- **TO DO**
Return, word for word, the portion of the discussion on token exchange paths that lies between "From problem statement" and "matter algorithms is.", inclusive.

- **EXTRACTED TEXT**
----

Second rule, work with set of intermediate tokens K = {k_1... k_n}, where k_i is popular token such as USDT, BUSD, WBNB. The reasons to go this way is similar like the first rule.

Both rules above is use by swapx currently and it is easy to do. This note define it and it's benefits to apply in specific solutions.

Note 2: Heavy data loading

For now, any solutions requires heavy data loading to resolve problem. This note shows that overloading occurs on data loading instead of data processing.

From problem statement y = f(S, R), split it to two sequential problems y = f(S, R) <=> U = g(S, R) then y = h(U, R), where g() is function to load token states, U is related token states from S, h() is function to find out exchange paths. By this way, there are many actions to do in internal function h(): 1. Combination between popular providers and tokens give several dozen states. 2. Each states is index by it's address; 3. Each states is load one by one; 4. Time-complexity to load a state is log_2(N), this is common with almost database.

If there is a solution to build suitable data structure S to reduce time-complexity of token states loading then it is helpful. For example, all data is loaded with time-complexity log_2(N) then evaluation all exchange paths is trivial, no matter algorithms is.

Note 3: Blind searching

This situation occurs while apply partial data loading, search for exchange paths step by step, each step pick the best way to go. It can be describe by following statements:

kevin-leptons commented 3 years ago

Why would you want to find the longest path in this case? Shouldn't you want to find the shortest path?

The main reason is weight of edge X -> Y represents for amount of token Y after swapping of token X to token Y. Since we expect to get maximum amount of target token, we can do it by find a longest path from source token to target token. If we find a shortest path then it mean amount of target token is minimum.

I think you made a critical mistake identify the problem, please read again about the shortest and longest path problems.

Right, that solution is incorrect.

Zergity commented 3 years ago

Note 2: Heavy data loading

For now, any solutions requires heavy data loading to resolve problem. This note shows that overloading occurs on data loading instead of data processing.

Which data is load, and from where?

----

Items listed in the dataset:
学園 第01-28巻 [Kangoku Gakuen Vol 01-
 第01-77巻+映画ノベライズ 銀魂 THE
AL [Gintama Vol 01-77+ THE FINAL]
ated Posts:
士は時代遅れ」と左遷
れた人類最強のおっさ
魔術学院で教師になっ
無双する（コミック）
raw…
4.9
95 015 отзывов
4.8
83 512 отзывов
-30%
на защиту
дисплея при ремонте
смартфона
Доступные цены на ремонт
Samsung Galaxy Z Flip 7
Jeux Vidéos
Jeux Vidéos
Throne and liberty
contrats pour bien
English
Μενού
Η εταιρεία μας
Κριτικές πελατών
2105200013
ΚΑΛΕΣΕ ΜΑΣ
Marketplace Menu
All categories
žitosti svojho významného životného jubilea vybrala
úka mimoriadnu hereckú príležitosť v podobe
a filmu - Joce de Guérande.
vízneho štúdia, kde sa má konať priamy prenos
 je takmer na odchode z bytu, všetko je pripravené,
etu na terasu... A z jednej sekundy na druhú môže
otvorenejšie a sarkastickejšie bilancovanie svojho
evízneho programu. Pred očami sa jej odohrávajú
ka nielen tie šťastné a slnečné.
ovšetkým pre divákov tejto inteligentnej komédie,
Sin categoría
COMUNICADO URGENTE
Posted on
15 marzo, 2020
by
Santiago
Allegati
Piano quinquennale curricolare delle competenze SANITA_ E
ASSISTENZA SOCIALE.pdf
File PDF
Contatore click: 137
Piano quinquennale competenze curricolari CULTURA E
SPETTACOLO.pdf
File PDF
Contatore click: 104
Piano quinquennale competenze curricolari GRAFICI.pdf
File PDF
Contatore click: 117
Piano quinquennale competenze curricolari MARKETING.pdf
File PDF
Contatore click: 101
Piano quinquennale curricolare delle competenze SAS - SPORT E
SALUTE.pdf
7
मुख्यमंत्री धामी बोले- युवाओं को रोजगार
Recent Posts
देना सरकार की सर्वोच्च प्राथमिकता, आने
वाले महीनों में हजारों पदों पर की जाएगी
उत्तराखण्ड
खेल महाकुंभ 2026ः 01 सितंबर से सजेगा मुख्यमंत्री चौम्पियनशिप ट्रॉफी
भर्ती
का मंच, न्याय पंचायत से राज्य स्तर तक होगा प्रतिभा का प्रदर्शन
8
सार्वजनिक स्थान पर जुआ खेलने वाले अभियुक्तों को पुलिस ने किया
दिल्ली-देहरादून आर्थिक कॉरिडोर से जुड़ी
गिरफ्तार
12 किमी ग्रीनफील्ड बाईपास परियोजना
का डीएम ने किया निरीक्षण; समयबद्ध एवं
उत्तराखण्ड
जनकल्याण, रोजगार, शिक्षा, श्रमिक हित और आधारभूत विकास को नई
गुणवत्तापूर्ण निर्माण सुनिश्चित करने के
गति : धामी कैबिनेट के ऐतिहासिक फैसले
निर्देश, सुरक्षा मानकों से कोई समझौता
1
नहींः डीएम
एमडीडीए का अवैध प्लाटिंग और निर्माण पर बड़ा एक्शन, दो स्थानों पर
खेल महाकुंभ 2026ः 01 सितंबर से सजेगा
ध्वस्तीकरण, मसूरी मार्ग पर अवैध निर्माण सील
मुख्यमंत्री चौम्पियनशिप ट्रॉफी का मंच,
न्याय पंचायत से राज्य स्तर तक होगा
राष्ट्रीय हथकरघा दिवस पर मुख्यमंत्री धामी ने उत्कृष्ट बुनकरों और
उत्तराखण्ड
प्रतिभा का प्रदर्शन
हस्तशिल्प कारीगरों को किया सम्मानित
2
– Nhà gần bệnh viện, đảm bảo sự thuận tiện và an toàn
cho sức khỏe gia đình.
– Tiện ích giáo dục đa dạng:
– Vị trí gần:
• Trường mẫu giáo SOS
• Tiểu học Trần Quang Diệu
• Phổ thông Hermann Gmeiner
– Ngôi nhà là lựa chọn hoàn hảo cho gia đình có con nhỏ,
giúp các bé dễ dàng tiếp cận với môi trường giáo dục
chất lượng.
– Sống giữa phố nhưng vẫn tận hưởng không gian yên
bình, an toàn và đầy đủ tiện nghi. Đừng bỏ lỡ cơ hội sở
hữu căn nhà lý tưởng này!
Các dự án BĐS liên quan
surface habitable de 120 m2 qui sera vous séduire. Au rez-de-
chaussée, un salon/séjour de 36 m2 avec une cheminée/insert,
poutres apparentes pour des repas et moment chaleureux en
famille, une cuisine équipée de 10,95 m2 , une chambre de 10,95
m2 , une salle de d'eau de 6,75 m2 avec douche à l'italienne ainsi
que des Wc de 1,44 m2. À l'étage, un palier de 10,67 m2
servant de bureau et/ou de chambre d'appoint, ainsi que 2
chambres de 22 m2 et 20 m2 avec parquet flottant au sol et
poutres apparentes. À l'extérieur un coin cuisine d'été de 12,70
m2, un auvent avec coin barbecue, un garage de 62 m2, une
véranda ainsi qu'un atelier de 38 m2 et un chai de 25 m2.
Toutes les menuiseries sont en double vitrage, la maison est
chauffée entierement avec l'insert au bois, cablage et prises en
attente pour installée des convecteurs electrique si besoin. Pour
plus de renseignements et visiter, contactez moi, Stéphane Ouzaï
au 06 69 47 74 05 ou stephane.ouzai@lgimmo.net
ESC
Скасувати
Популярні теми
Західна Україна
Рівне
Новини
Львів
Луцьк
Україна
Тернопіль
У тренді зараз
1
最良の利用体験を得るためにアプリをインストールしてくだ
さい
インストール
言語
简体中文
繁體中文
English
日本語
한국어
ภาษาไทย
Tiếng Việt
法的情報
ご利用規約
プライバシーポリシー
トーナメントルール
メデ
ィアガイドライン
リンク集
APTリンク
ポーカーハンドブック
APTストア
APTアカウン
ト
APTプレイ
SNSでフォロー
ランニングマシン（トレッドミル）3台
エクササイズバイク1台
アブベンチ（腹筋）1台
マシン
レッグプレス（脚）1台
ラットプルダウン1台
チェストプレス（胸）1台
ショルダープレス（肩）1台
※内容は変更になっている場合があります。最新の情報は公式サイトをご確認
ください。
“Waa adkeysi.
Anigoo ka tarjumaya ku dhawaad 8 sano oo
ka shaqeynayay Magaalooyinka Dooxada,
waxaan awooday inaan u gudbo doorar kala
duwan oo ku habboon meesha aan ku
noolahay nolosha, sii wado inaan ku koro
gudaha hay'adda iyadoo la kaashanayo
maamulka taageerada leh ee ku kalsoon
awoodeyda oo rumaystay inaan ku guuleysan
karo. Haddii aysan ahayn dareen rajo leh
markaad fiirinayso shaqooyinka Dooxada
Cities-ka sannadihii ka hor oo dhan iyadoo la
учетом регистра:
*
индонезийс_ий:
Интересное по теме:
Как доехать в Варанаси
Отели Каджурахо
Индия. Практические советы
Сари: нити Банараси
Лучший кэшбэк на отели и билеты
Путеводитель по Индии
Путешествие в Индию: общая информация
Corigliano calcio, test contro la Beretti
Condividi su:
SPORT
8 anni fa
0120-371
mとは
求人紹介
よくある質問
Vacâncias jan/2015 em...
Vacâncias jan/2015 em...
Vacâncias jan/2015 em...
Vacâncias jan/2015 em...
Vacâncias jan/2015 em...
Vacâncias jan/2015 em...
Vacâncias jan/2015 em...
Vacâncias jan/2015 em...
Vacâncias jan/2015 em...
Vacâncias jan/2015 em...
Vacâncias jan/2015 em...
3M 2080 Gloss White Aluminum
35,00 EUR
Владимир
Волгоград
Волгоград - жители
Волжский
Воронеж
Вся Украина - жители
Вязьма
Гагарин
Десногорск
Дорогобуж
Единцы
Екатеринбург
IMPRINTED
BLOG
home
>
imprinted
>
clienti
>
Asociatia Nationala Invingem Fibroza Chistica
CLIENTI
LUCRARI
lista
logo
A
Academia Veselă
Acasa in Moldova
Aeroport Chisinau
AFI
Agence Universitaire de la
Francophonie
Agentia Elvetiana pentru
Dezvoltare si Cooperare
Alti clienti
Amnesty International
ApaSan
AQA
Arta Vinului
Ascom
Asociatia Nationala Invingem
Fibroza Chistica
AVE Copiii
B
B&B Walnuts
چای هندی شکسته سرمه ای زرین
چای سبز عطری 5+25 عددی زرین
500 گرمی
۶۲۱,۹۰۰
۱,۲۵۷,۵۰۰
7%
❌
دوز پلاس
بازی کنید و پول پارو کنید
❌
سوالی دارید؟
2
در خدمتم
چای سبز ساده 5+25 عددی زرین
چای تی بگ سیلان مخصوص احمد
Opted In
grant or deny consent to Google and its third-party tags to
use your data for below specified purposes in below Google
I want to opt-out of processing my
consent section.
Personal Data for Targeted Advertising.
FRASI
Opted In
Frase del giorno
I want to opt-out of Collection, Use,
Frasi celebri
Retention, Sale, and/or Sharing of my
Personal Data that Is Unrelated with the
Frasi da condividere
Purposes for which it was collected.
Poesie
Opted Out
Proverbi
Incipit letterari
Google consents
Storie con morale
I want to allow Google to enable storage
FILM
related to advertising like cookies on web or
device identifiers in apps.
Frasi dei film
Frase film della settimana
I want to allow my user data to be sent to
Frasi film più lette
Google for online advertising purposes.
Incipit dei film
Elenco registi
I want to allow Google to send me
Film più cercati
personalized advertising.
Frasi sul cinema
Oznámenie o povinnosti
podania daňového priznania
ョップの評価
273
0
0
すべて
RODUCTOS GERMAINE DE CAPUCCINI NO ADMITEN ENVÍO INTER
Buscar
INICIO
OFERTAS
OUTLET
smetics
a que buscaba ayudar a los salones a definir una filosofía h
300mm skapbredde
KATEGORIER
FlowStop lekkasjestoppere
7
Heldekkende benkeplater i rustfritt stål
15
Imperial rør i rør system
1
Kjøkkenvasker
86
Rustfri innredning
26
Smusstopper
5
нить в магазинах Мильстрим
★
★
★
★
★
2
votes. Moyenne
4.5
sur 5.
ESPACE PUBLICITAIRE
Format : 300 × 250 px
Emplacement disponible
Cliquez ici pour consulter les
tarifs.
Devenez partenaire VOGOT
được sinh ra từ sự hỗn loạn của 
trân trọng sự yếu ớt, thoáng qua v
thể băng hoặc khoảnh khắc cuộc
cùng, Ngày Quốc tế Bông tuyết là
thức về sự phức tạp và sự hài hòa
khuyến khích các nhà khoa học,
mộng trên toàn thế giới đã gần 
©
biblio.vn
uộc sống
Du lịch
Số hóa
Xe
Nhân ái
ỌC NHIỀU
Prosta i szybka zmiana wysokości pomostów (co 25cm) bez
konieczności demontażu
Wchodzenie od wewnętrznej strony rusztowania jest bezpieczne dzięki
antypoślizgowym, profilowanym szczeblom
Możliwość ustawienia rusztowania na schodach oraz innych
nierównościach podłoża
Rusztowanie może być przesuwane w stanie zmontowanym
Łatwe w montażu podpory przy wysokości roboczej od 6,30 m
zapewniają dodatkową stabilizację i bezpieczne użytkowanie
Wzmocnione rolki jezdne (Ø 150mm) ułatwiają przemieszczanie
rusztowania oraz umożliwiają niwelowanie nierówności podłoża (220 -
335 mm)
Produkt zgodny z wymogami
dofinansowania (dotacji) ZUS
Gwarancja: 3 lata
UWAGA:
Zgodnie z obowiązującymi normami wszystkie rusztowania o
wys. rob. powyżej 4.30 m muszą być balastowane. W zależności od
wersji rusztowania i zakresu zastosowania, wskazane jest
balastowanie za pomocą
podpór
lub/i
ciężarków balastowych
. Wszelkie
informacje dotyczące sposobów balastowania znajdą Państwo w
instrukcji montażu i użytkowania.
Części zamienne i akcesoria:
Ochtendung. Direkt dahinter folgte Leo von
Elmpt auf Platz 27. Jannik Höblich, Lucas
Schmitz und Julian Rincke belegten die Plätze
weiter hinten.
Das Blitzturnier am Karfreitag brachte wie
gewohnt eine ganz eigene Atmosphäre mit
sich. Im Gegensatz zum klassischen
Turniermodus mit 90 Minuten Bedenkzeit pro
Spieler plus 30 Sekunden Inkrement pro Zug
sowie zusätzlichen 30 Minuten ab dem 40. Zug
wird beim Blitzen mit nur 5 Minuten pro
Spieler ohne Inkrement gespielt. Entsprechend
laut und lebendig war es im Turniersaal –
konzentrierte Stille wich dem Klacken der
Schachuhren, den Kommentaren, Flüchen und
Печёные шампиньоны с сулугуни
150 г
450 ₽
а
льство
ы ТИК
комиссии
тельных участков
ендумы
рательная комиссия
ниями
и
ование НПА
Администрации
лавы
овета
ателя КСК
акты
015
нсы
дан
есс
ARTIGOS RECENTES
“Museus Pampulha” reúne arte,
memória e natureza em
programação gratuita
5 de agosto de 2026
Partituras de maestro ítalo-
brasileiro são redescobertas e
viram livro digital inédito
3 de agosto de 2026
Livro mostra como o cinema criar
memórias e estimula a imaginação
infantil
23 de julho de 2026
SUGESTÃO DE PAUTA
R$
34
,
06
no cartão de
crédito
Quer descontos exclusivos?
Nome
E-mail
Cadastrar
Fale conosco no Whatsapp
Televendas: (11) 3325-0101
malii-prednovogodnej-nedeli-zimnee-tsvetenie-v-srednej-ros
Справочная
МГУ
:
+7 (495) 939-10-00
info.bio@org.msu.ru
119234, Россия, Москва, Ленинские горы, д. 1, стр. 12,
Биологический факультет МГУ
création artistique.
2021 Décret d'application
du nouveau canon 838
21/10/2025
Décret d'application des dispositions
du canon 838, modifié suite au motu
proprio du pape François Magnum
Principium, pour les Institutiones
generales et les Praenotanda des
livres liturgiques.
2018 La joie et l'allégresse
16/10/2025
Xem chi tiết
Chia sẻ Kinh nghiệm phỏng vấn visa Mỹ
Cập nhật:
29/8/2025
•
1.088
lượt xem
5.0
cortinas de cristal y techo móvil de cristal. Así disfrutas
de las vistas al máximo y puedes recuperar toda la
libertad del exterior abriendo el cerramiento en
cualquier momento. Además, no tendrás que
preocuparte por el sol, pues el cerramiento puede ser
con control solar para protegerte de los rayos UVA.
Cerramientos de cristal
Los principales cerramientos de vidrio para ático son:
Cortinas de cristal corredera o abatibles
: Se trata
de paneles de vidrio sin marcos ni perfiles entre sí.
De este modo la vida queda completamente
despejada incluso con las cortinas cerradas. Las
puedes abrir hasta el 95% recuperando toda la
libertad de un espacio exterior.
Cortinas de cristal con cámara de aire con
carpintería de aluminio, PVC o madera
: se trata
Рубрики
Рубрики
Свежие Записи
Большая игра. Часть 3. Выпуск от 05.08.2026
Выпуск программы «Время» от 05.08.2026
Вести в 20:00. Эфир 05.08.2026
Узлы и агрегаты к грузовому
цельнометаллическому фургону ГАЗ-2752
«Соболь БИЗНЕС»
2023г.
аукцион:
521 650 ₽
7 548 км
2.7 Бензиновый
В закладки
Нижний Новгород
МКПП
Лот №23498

----

- **ANSWER TO THE EXERCISE**
From problem statement y = f(S, R), split it to two sequential problems y = f(S, R) <=> U = g(S, R) then y = h(U, R), where g() is function to load token states, U is related token states from S, h() is function to find out exchange paths. By this way, there are many actions to do in internal function h(): 1. Combination between popular providers and tokens give several dozen states. 2. Each states is index by it's address; 3. Each states is load one by one; 4. Time-complexity to load a state is log_2(N), this is common with almost database.

If there is a solution to build suitable data structure S to reduce time-complexity of token states loading then it is helpful. For example, all data is loaded with time-complexity log_2(N) then evaluation all exchange paths is trivial, no matter algorithms is.